The paralogous_counts.tsv file contains the list of paralogous loci and the number of times those loci matched a CDS that was also similar to other loci in the schema.
The paralogous_loci.tsv file contains the sets of paralogous loci identified per genome (genome identifier, identifiers of the paralogous loci and the coordinates of the CDS that is similar to the group of paralogous loci).

The logging_info.txt contains summary information about the allele calling process.
If the --output-unclassified parameter is provided, the process will create a FASTA file, unclassified_sequences.fasta, with the DNA sequences of the distinct CDSs that were not classified.
If the --output-missing parameter is provided, the process will create a FASTA file, missing_classes.fasta, and a TSV file with information about the classified sequences that led to a locus being classified as ASM, ALM, PLOT3, PLOT5, LOTSC, NIPH, NIPHEM and PAMA.
If the --hash-profiles parameter is provided, the process will use the provided hash algorithm to create a TSV file, results_alleles_hashed.tsv, with hashed profiles (each allele identifier is substituted by the hash of the DNA sequence).

Identify genetic clusters

We recommend that you use ReporTree to identify genetic clusters based on the allelic profiles (contained in the results_alleles.tsv output file) determined by chewBBACA. ReporTree includes functionalities to identify genetic clusters at any distance threshold level(s), obtain summary reports with relevant statistics computed based on sample metadata, identify regions of cluster stability, etc.

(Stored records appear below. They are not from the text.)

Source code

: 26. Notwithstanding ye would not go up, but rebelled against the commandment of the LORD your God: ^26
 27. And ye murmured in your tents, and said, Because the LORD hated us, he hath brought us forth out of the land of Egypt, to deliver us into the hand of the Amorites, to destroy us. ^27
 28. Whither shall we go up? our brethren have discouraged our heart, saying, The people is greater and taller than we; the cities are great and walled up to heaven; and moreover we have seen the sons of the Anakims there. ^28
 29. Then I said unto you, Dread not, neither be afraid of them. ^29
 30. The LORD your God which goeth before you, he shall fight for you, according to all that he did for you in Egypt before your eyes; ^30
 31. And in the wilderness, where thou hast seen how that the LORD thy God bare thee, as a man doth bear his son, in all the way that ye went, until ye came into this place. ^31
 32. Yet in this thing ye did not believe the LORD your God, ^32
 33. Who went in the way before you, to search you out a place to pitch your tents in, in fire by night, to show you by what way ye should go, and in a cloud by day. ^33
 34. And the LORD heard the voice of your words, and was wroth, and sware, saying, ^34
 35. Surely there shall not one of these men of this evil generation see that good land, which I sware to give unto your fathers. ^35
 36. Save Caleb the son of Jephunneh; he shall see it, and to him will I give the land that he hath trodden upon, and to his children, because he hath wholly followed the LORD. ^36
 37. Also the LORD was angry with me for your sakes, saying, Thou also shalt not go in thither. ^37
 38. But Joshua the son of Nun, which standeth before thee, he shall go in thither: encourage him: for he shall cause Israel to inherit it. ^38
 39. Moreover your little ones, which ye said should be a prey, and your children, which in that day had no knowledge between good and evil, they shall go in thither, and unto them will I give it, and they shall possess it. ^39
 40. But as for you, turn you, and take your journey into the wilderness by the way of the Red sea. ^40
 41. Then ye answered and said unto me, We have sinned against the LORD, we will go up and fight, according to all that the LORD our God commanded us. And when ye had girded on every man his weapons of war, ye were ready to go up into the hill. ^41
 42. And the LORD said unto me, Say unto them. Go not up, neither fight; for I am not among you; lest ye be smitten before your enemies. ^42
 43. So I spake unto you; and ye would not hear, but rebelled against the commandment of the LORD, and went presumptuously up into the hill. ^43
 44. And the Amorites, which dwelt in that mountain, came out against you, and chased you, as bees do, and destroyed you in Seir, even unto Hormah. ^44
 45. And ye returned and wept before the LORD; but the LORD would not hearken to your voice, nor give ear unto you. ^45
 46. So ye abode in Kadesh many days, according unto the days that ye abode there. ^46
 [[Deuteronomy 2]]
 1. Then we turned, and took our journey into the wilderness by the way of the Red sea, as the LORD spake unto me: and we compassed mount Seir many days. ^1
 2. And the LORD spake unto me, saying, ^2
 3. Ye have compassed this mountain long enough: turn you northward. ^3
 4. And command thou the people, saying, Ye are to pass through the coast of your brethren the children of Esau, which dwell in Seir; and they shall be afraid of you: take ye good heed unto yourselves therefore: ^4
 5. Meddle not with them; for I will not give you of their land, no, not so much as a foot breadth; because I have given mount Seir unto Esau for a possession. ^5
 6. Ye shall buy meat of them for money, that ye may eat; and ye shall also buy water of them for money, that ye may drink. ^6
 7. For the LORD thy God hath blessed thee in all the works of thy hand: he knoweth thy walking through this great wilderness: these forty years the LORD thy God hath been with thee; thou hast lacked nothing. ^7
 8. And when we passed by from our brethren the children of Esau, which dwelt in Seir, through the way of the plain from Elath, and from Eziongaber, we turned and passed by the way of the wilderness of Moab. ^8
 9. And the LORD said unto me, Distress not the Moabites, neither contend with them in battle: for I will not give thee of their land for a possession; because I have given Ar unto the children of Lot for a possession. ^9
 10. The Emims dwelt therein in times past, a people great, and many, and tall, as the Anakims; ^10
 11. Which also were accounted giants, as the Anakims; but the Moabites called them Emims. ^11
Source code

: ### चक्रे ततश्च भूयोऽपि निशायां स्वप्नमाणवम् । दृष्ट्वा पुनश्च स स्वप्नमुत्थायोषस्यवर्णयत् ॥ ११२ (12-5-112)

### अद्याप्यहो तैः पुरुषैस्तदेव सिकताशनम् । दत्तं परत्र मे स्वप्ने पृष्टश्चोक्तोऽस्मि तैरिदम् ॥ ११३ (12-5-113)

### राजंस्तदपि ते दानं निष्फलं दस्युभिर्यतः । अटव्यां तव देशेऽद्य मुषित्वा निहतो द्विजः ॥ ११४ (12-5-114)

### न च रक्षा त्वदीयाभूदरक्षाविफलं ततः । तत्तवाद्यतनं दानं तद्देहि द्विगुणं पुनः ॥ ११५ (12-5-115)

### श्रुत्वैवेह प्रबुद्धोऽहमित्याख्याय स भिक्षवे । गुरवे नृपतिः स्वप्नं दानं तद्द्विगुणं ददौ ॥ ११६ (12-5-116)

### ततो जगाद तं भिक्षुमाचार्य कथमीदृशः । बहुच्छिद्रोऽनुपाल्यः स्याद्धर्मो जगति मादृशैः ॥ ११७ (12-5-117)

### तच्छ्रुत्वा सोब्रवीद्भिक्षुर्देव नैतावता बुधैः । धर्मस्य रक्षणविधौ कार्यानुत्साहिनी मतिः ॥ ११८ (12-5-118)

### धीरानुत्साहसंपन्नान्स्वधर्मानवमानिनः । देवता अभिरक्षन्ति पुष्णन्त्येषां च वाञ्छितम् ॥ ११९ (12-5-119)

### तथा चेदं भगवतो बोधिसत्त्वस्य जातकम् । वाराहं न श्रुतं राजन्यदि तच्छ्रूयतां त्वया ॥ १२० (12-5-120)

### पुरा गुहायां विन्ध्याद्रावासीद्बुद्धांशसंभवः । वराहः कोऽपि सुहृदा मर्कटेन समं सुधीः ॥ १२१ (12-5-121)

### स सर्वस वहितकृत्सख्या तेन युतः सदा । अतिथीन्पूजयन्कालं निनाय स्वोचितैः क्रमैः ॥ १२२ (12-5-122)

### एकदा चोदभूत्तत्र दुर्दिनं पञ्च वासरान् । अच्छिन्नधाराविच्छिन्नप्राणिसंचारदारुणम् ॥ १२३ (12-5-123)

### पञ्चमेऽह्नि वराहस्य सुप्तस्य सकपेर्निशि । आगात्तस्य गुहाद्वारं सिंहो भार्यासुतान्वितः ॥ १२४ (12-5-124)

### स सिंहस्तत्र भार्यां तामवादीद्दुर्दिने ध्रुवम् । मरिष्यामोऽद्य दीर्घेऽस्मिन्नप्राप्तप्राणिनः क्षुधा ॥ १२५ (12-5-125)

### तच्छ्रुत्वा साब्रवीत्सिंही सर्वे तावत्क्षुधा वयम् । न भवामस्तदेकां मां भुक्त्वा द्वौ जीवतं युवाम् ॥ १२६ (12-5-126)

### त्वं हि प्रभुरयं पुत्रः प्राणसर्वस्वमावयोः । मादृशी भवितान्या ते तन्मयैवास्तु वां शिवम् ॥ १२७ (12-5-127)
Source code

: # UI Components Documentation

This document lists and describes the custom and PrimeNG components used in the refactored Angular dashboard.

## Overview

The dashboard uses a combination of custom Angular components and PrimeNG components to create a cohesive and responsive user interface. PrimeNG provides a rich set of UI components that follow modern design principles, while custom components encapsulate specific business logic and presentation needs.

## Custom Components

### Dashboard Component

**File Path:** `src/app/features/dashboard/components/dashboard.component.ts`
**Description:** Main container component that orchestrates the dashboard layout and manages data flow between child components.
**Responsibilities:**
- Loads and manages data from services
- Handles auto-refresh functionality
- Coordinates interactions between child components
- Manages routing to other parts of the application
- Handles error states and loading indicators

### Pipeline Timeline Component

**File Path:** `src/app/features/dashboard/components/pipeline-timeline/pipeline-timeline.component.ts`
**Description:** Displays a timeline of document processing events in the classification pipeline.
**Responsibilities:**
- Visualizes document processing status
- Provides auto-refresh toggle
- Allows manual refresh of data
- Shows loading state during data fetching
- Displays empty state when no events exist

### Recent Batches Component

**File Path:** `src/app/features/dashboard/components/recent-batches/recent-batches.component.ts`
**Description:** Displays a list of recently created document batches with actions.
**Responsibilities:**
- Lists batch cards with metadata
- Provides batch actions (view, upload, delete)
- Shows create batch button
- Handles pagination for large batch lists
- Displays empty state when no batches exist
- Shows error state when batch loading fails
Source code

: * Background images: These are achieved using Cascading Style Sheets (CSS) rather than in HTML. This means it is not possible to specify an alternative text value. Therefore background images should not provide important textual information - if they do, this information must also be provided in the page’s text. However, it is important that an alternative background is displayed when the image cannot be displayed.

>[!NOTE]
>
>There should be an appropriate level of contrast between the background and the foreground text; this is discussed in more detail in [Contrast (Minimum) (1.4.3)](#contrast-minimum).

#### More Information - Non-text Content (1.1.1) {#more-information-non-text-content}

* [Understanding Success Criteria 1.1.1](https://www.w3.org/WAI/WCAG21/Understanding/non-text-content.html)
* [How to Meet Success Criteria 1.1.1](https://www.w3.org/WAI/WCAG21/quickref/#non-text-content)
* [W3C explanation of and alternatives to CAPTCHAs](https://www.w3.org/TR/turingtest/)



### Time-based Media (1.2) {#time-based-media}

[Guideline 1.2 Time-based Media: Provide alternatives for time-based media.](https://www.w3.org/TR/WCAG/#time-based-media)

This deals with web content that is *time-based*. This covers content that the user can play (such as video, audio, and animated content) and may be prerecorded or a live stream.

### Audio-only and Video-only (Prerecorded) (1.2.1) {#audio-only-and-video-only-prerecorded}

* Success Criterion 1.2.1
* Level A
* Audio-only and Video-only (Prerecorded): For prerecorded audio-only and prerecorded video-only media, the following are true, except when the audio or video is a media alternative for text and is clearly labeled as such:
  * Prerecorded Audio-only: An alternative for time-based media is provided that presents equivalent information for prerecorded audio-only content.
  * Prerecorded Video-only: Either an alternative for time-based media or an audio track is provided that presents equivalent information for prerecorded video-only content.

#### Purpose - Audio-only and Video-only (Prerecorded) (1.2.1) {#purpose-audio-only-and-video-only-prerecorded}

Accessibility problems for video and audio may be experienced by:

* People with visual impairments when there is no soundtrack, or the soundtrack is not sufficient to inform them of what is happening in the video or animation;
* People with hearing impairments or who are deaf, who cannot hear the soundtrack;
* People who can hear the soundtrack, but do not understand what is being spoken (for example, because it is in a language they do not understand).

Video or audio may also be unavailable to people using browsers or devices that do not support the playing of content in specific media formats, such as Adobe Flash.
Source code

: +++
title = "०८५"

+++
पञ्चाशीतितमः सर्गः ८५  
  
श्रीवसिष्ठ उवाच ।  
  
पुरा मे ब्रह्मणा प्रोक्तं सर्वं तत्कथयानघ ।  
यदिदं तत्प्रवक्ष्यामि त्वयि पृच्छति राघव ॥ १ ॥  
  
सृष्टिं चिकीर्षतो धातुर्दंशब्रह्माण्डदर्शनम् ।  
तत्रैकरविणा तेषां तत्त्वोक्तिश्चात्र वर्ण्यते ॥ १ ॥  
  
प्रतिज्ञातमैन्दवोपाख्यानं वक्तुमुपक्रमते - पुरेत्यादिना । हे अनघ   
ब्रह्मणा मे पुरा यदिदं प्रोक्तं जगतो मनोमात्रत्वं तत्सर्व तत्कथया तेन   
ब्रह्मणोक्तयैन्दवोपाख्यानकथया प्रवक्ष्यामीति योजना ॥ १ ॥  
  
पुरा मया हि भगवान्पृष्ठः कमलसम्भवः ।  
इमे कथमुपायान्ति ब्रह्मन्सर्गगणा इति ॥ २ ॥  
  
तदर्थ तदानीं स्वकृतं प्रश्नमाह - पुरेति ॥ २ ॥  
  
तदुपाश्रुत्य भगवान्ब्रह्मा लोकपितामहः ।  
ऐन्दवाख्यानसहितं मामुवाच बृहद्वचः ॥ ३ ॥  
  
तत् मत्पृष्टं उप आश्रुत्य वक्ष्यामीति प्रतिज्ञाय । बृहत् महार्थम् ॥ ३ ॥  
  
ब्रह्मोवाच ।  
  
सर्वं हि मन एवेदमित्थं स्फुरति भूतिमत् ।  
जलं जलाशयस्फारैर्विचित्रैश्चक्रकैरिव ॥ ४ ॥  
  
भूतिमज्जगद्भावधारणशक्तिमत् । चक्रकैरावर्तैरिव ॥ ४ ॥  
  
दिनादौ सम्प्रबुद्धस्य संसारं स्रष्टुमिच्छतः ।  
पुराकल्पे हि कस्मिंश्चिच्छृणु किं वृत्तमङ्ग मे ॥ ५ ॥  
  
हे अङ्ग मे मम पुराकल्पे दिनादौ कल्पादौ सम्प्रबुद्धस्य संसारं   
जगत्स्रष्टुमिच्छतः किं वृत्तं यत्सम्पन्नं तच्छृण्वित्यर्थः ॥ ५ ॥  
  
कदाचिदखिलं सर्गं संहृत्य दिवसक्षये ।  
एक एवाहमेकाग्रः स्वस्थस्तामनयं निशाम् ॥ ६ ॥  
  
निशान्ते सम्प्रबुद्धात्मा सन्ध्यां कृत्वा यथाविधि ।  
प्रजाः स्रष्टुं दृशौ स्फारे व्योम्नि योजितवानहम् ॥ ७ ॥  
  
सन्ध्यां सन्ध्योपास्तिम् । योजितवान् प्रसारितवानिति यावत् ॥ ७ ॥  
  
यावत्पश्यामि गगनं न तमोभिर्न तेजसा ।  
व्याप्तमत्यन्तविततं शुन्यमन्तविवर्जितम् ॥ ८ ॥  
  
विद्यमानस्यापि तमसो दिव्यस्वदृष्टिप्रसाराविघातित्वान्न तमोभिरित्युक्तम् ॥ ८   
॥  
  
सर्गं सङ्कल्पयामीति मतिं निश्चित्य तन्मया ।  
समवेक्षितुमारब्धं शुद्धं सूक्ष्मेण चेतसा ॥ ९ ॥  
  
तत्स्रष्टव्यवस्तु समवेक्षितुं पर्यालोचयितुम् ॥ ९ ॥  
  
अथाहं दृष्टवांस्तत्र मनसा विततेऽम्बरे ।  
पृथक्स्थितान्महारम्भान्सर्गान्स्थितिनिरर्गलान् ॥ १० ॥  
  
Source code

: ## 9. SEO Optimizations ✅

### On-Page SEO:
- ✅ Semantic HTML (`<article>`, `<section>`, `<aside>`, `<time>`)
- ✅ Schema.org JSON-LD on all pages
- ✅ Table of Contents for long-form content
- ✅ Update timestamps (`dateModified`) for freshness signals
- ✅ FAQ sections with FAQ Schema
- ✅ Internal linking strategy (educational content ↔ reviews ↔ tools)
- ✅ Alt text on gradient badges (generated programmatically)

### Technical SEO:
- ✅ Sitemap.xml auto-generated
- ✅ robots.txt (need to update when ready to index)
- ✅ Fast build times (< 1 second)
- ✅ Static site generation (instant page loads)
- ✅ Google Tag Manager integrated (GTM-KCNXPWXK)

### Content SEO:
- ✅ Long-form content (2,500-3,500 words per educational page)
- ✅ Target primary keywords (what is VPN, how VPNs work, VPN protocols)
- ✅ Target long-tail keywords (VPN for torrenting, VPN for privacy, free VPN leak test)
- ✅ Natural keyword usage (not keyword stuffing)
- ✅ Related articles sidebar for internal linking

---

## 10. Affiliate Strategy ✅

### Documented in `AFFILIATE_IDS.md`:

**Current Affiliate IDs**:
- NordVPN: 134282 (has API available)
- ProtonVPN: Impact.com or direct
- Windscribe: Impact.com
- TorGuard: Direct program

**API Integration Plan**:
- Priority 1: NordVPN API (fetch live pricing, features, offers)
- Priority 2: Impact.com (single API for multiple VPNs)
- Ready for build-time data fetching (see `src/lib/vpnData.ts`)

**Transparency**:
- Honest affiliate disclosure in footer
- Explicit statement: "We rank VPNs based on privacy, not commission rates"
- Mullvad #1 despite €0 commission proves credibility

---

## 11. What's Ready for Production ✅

Cluster nomenclature can be maintained and updated in subsequent analyses, which is especially useful in surveillance-oriented workflows. Check the publication and the GitHub repository to know more about ReporTree.

Concurrent allele calling

In its default mode, mode 4, and in the execution modes 2 and 3, the AlleleCall module updates the schema with the novel alleles inferred during the allele calling. This is incompatible with concurrent access to the same schema. If you run chewBBACA in an environment with multiple processes/users accessing the same schema, please use the --no-inferred parameter. By providing this parameter, chewBBACA will still identify novel alleles but will not update the schema files with the information about those novel alleles. When you create a new schema, adapt an external schema or download a schema from Chewie-NS, you must perform a single allele calling before using the schema for concurrent allele calling. You can use a single genome assembly; it’s only essential to generate the pre-computed data that chewBBACA uses to speed up the allele calling. After that, multiple users can concurrently perform allele calling based on the same schema if they pass the --no-inferred parameter. chewBBACA will still identify novel alleles and include them in the final results, but those alleles will not be added to the schema, and the pre-computed files will not be updated. If you ever want to add new alleles to the schema, you’ll have to perform allele calling without the --no-inferred parameter and ensure that there’s only one process working with the schema while it is updated.

Warning

The schema will most likely become corrupted and unusable if you attempt to run multiple concurrent processes with the same schema without providing the --no-inferred parameter.